Pékin poursuit sa reprise en main de la tech chinoise. Le 2 septembre, les autorités du pays ont convoqué 11 entreprises du secteur des VTC et du transport pour un recadrage de leurs pratiques commerciales.

Didi, équivalent d'Uber en Chine, et la plateforme d'e-commerce Meituan, présente dans la livraison à domicile et les VTC, font partie des sociétés sommées par le ministère des Transports et l'Autorité de la concurrence chinois de "faire davantage pour une concurrence saine" et de "respecter les règles du marché" dans des secteurs où sévit la guerre des prix.

Le pouvoir a également fait comprendre aux plateformes qu'elles devaient veiller à ce que leurs conducteurs disposent bien d'une licence, de repos suffisant, et à ce qu'ils bénéficient d'une rémunération convenable en diminuant la commission prélevée sur les courses.

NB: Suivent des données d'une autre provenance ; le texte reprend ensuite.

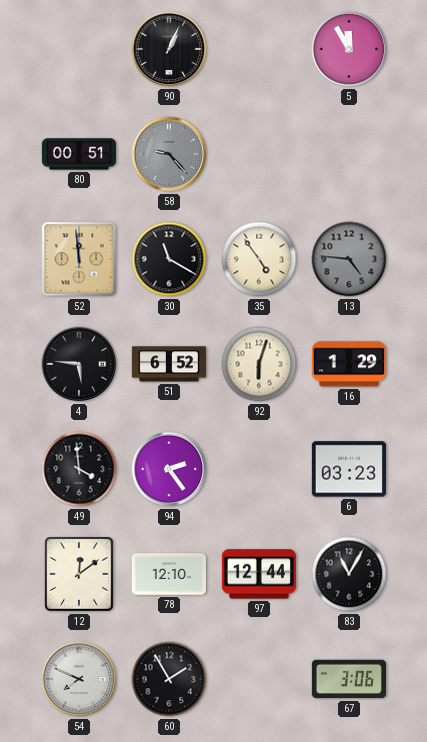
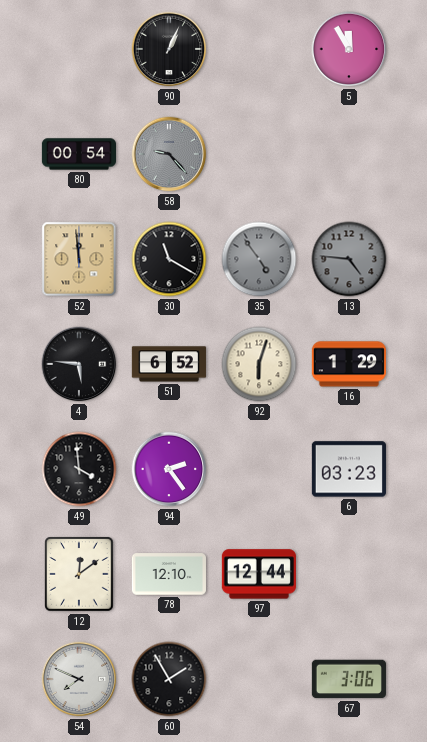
80: 00:51 -> 00:54
35 dial: cream -> grey
83: 11:05 -> none
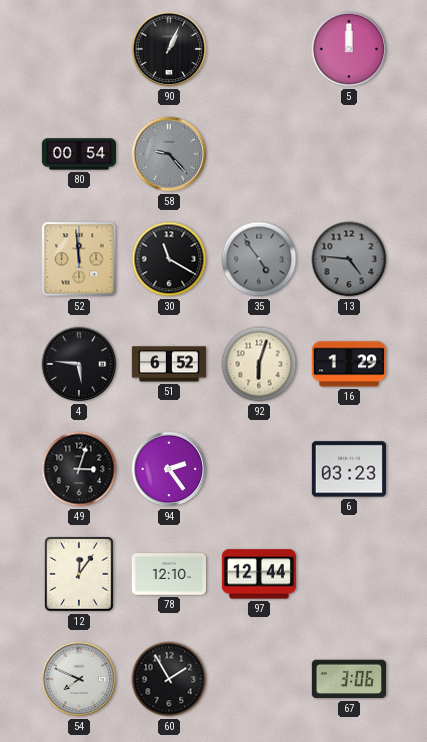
5: 11:55 -> 12:00
49: 3:59 -> 3:03
12: 12:09 -> 12:06
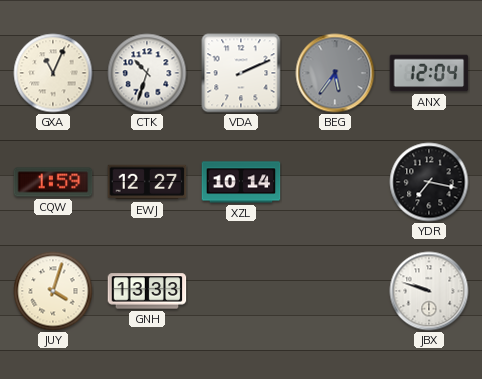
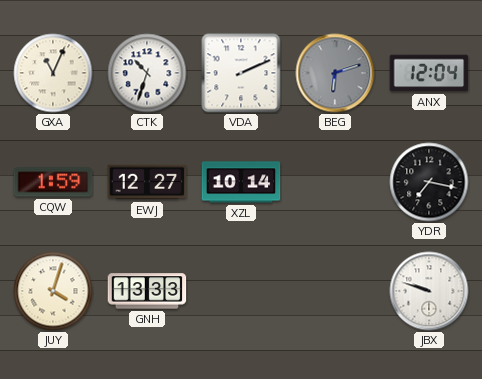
BEG: 5:36 -> 6:12
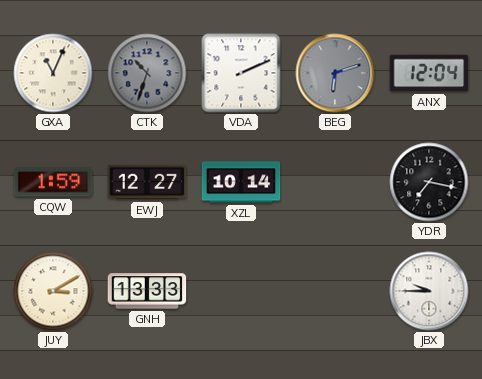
CTK dial: white -> grey
JUY: 4:03 -> 3:10
JBX: 9:48 -> 9:45
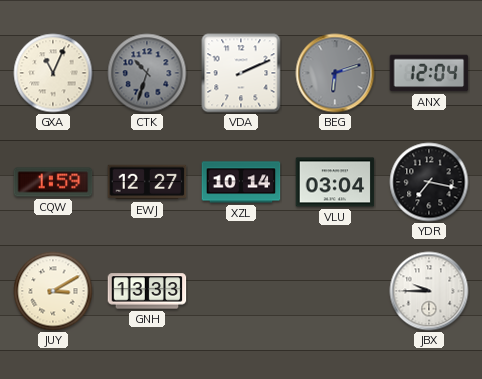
VLU: none -> 03:04
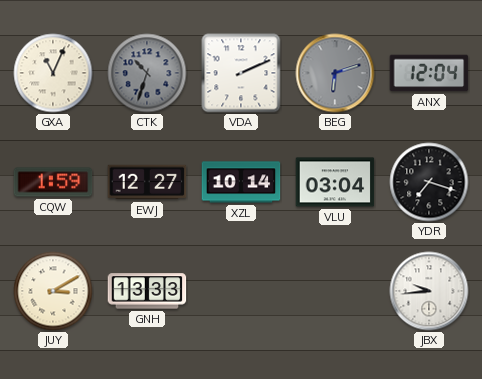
YDR: 7:17 -> 7:18
JBX: 9:45 -> 9:44
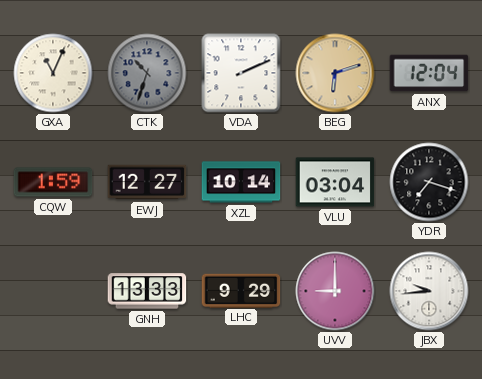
BEG dial: grey -> champagne
JUY: 3:10 -> none
LHC: none -> 9:29
UVV: none -> 9:00
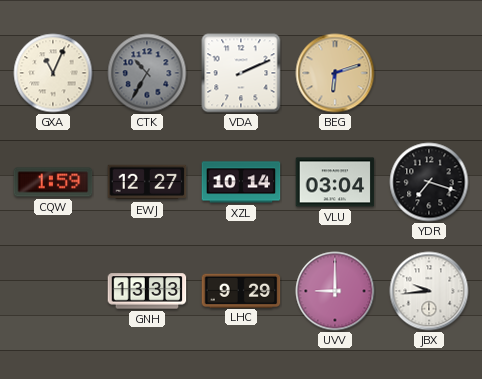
CTK: 10:33 -> 10:35
ANX: 12:04 -> none
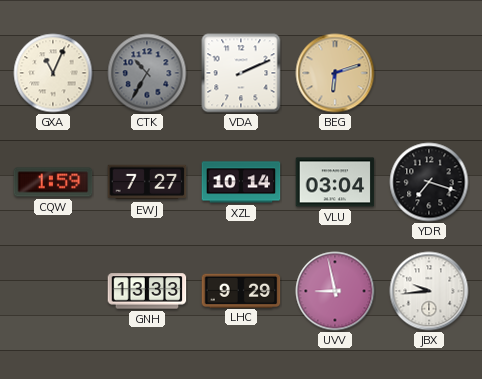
EWJ: 12:27 -> 7:27
UVV: 9:00 -> 8:58
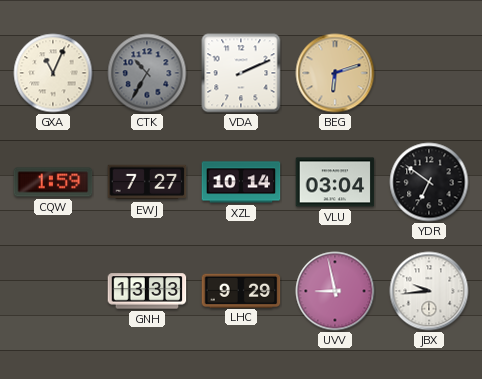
YDR: 7:18 -> 6:51
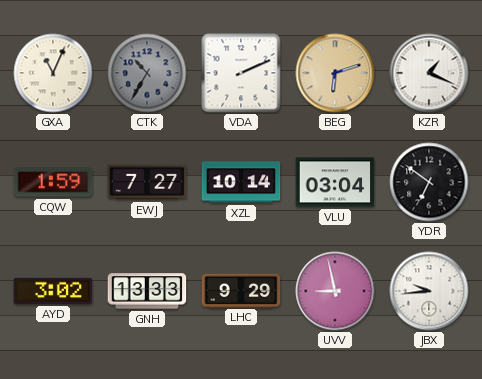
KZR: none -> 1:19
AYD: none -> 3:02
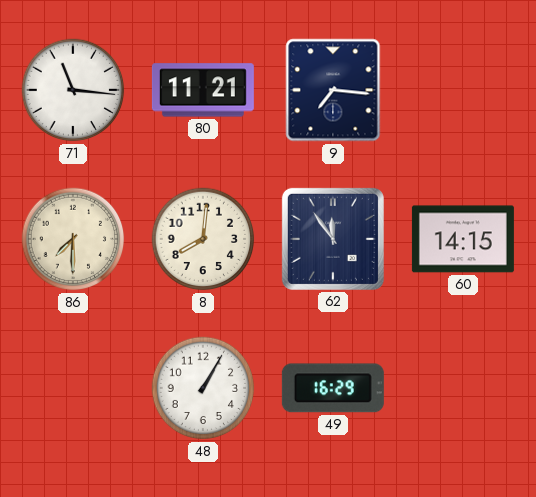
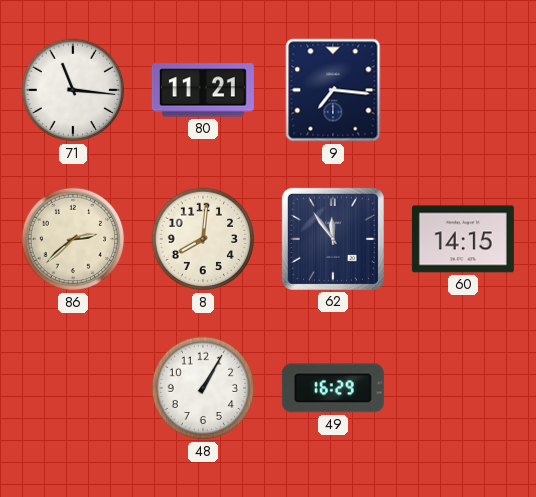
86: 7:30 -> 2:38
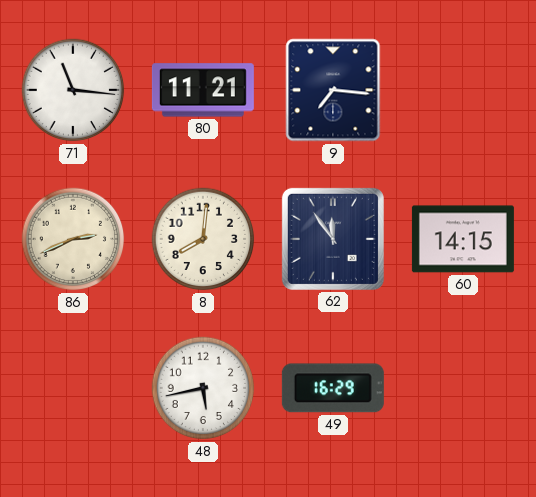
86: 2:38 -> 2:41
48: 1:05 -> 5:43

Elles devront se conformer à ces directives d'ici la fin de l'année, selon un communiqué.

Pékin étend son contrôle
Amende de 2,3 milliards d'euros contre Alibaba, enquête contre Didi pour collecte illégale de données personnelles, nouvelle réglementation sur la protection des données et loi antitrust, annulation de l'introduction en Bourse d'Ant Group… La Chine a entamé une véritable croisade contre la puissance de ses géants numériques. Leur remise au pas est considérée "d'importance critique" par le Parti Communiste, qui estime que les données sont un levier politique aussi important que "la plume et le fusil".

Cette politique commence également à toucher le cloud. Récemment, les autorités de la municipalité autonome de Tianjin, la quatrième plus grande ville de Chine, qui est gouvernée directement par le pouvoir central, ont décidé que les entreprises publiques ne seraient plus autorisées à héberger leurs données dans des datacenters privés, même chinois. Huawei et Alibaba fournissent notamment des services de cloud.